Демобилизованные всё ехали и ехали в паршивеньких, старых вагонах, а вместе с ними и штатские по своим делам. Мечется народ, лучшего места ищет, своих ищет, домой возвращается. И вот едут люди в одном купе, притерлись уже за долгую дорогу. И харчами делятся, и тары-бары общие ведут. А тут один, с выпученными глазами, вещает так, аж слюна брызжет, вены вздулись на висках. И оттого, что молча слушают его, он еще больше распаляется. А дело в том, что на руке у него были американские часы. Он снял их и стал и так и эдак вертеть перед лицами сидящих.
– О! Видели? Машина! А-ме-ри-ка! От смотрите: сейчас брошу об пол – и ничего.
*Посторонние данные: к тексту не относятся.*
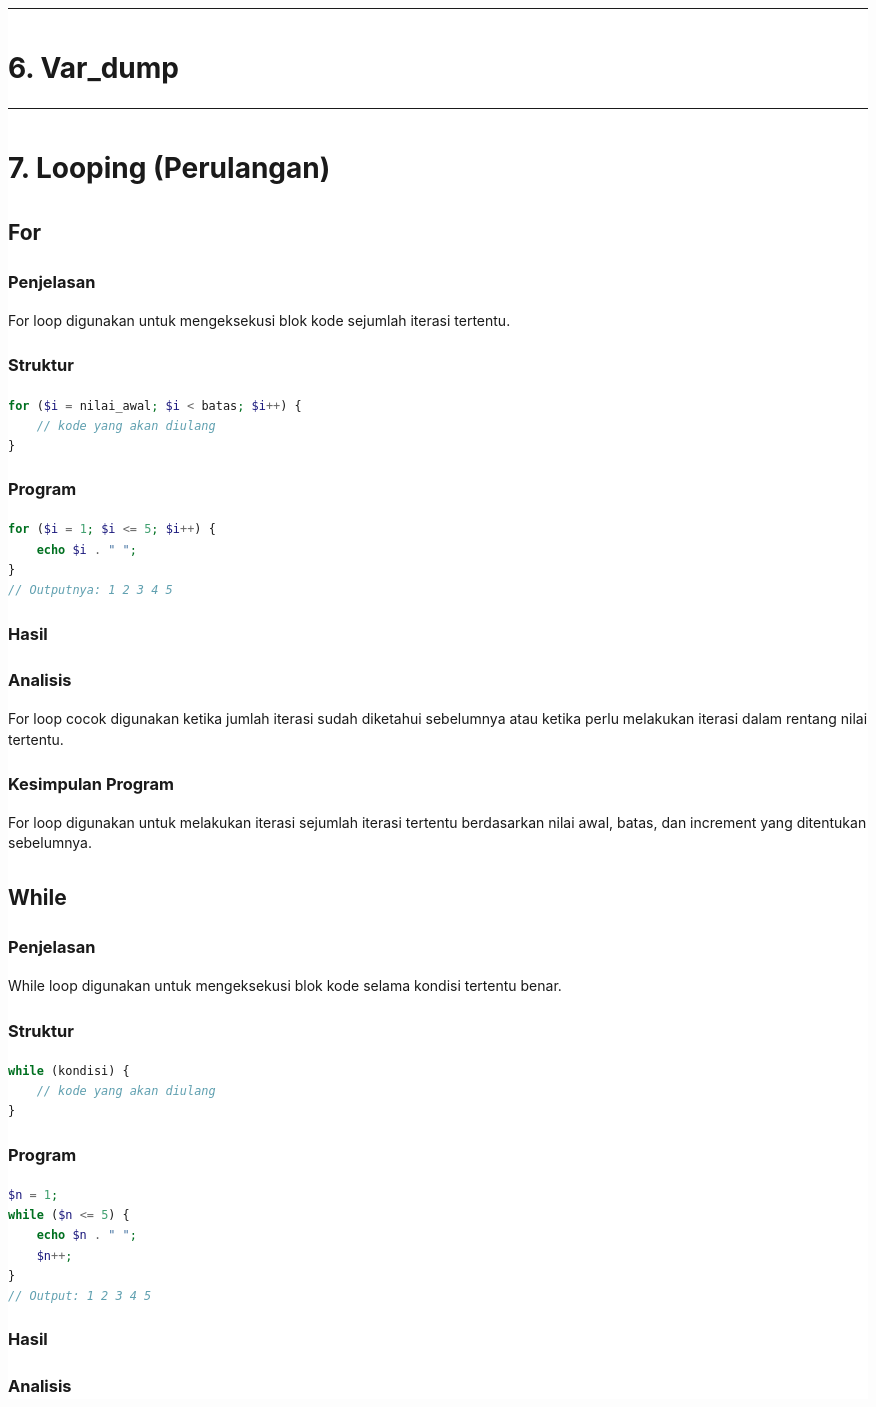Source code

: ___
# 6. Var_dump

___
# 7. Looping (Perulangan)
## For
### Penjelasan
For loop digunakan untuk mengeksekusi blok kode sejumlah iterasi tertentu.
### Struktur
```php
for ($i = nilai_awal; $i < batas; $i++) {
    // kode yang akan diulang
}

```
### Program
```php
for ($i = 1; $i <= 5; $i++) {
    echo $i . " ";
}
// Outputnya: 1 2 3 4 5

```
### Hasil
### Analisis
For loop cocok digunakan ketika jumlah iterasi sudah diketahui sebelumnya atau ketika perlu melakukan iterasi dalam rentang nilai tertentu.
### Kesimpulan Program
For loop digunakan untuk melakukan iterasi sejumlah iterasi tertentu berdasarkan nilai awal, batas, dan increment yang ditentukan sebelumnya.

## While 
### Penjelasan
While loop digunakan untuk mengeksekusi blok kode selama kondisi tertentu benar.
### Struktur
```php
while (kondisi) {
    // kode yang akan diulang
}

```
### Program
```php
$n = 1;
while ($n <= 5) {
    echo $n . " ";
    $n++;
}
// Output: 1 2 3 4 5

```
### Hasil
### Analisis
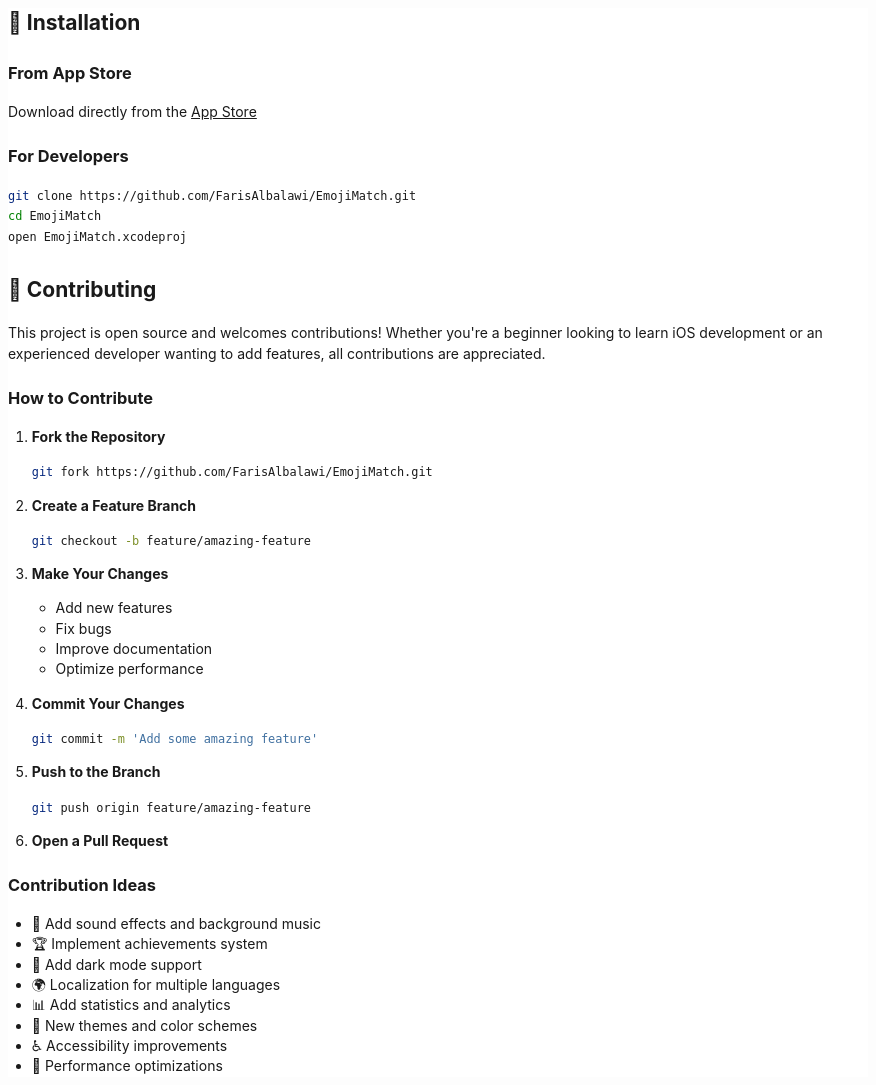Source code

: ## 🚀 Installation

### From App Store
Download directly from the [App Store](https://apps.apple.com/us/app/emoji-match-memory-game/id6748413149)

### For Developers
```bash
git clone https://github.com/FarisAlbalawi/EmojiMatch.git
cd EmojiMatch
open EmojiMatch.xcodeproj
```

## 🤝 Contributing

This project is open source and welcomes contributions! Whether you're a beginner looking to learn iOS development or an experienced developer wanting to add features, all contributions are appreciated.

### How to Contribute

1. **Fork the Repository**
   ```bash
   git fork https://github.com/FarisAlbalawi/EmojiMatch.git
   ```

2. **Create a Feature Branch**
   ```bash
   git checkout -b feature/amazing-feature
   ```

3. **Make Your Changes**
   - Add new features
   - Fix bugs
   - Improve documentation
   - Optimize performance

4. **Commit Your Changes**
   ```bash
   git commit -m 'Add some amazing feature'
   ```

5. **Push to the Branch**
   ```bash
   git push origin feature/amazing-feature
   ```

6. **Open a Pull Request**

### Contribution Ideas

- 🎵 Add sound effects and background music
- 🏆 Implement achievements system
- 🌙 Add dark mode support
- 🌍 Localization for multiple languages
- 📊 Add statistics and analytics
- 🎨 New themes and color schemes
- ♿ Accessibility improvements
- 🔧 Performance optimizations
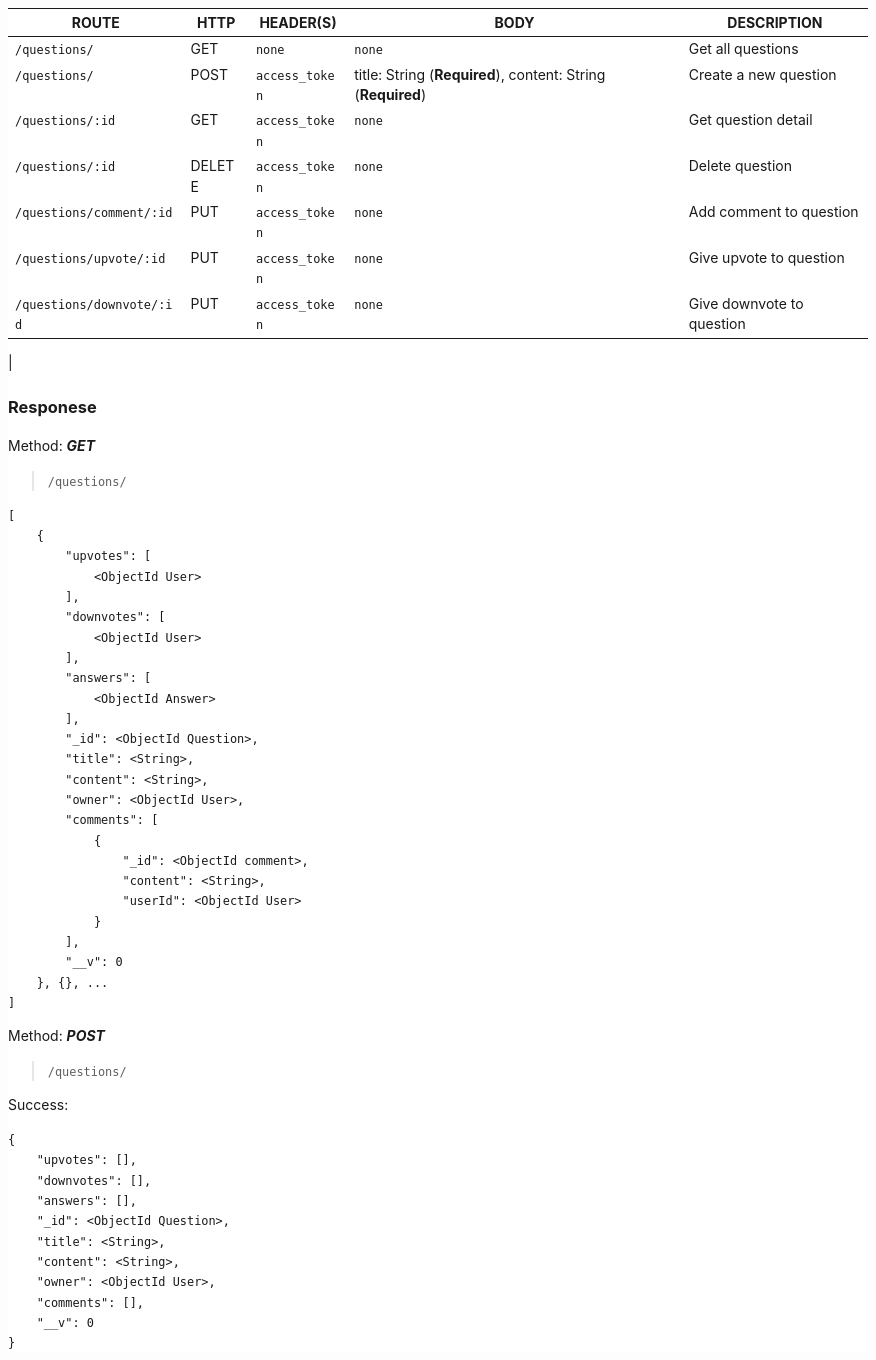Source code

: | ROUTE             | HTTP | HEADER(S) |     BODY     |   DESCRIPTION   |
| ----------------- | ---- | --------- | ------------ | --------------- |
|   `/questions/` | GET | `none` | `none` | Get all questions |
| `/questions/` | POST | `access_token` | title: String (**Required**), content: String (**Required**) | Create a new question |
| `/questions/:id` | GET | `access_token` | `none` | Get question detail|
| `/questions/:id` | DELETE | `access_token` | `none` | Delete question |
| `/questions/comment/:id` | PUT | `access_token` | `none` | Add comment to question |
| `/questions/upvote/:id` | PUT | `access_token` | `none` | Give upvote to question |
| `/questions/downvote/:id` | PUT | `access_token` | `none` | Give downvote to question |
|

### Responese

Method: ***GET***
> `/questions/`
```
[
    {
        "upvotes": [
            <ObjectId User>
        ],
        "downvotes": [
            <ObjectId User>
        ],
        "answers": [
            <ObjectId Answer>
        ],
        "_id": <ObjectId Question>,
        "title": <String>,
        "content": <String>,
        "owner": <ObjectId User>,
        "comments": [
            {
                "_id": <ObjectId comment>,
                "content": <String>,
                "userId": <ObjectId User>
            }
        ],
        "__v": 0
    }, {}, ...
]
```

Method: ***POST***
> `/questions/`

Success:
```
{
    "upvotes": [],
    "downvotes": [],
    "answers": [],
    "_id": <ObjectId Question>,
    "title": <String>,
    "content": <String>,
    "owner": <ObjectId User>,
    "comments": [],
    "__v": 0
}
```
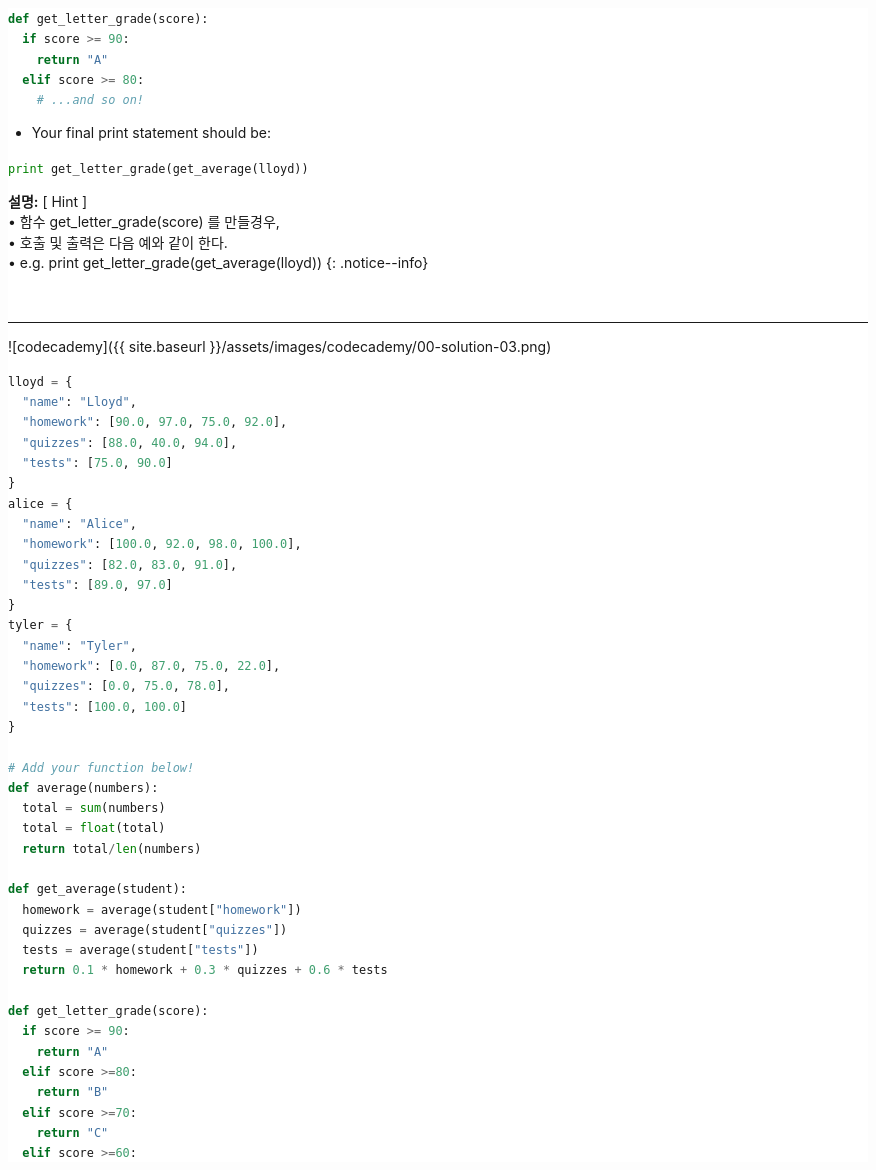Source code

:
 ```python
def get_letter_grade(score):
  if score >= 90:
    return "A"
  elif score >= 80:
    # ...and so on!
```    

* Your final print statement should be:    

```python
print get_letter_grade(get_average(lloyd))
```


**설명:** [ Hint ]          
• 함수 get_letter_grade(score) 를 만들경우,     
• 호출 및 출력은 다음 예와 같이 한다.    
• e.g. print get_letter_grade(get_average(lloyd))
{: .notice--info}

<br>
<hr/>


![codecademy]({{ site.baseurl }}/assets/images/codecademy/00-solution-03.png)    


```python
lloyd = {
  "name": "Lloyd",
  "homework": [90.0, 97.0, 75.0, 92.0],
  "quizzes": [88.0, 40.0, 94.0],
  "tests": [75.0, 90.0]
}
alice = {
  "name": "Alice",
  "homework": [100.0, 92.0, 98.0, 100.0],
  "quizzes": [82.0, 83.0, 91.0],
  "tests": [89.0, 97.0]
}
tyler = {
  "name": "Tyler",
  "homework": [0.0, 87.0, 75.0, 22.0],
  "quizzes": [0.0, 75.0, 78.0],
  "tests": [100.0, 100.0]
}

# Add your function below!
def average(numbers):
  total = sum(numbers)
  total = float(total)
  return total/len(numbers)

def get_average(student):
  homework = average(student["homework"])
  quizzes = average(student["quizzes"])
  tests = average(student["tests"])
  return 0.1 * homework + 0.3 * quizzes + 0.6 * tests

def get_letter_grade(score):
  if score >= 90:
    return "A"
  elif score >=80:
    return "B"
  elif score >=70:
    return "C"
  elif score >=60:
```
Как тикали, так и будут тикать.
Он бросил часы на пол, поднял и стал обносить людей, как святыню, каждому к уху прикладывая часы.
– Ну?! Идут?
– Идут, – с улыбкой, несмело отвечали пассажиры.
– Потому что аме-ри-канские! Америка – это сила. А что наша матушка Россия? Ничто! За что хоть воевали, знаете?
Люди в купе стали робко подниматься, не умея поначалу постоять за себя. А из уст обалдуя уже чистоганом лились оскорбления всему настрадавшемуся народу.
И вдруг с виду нерешительный солдат лет сорока расстегивает в сердцах карман, достает оттуда мужские часы довоенного производства, отечественные.
– А вот это видал?! – Он поднес часы к роже пропагандиста американских часов и, размахнувшись, шмякнул ими об пол.
Какая-то сила помогла солдату: когда он поднес их к уху провокатора и спросил: «Идут?» – тот ответил изумленно: «Идут».
– Идут? – спросил он еще у двоих, поднеся и к ним часы.
– Идут!
– Идут! – обрадованно повторил другой пассажир.
Потом солдат поднес часы к своему уху и изменился в лице: часы, видно, молчали.
– Во-от! – сказал он как ни в чем не бывало. – И нечего тебе тут орать. Ишь разошелся, антихрист! Ты сам-то кто: американец или русский?! – Он гордо и деловито застегнулся на все пуговицы. – Ишь умник нашелся! – все больше волнуясь, проговорил он.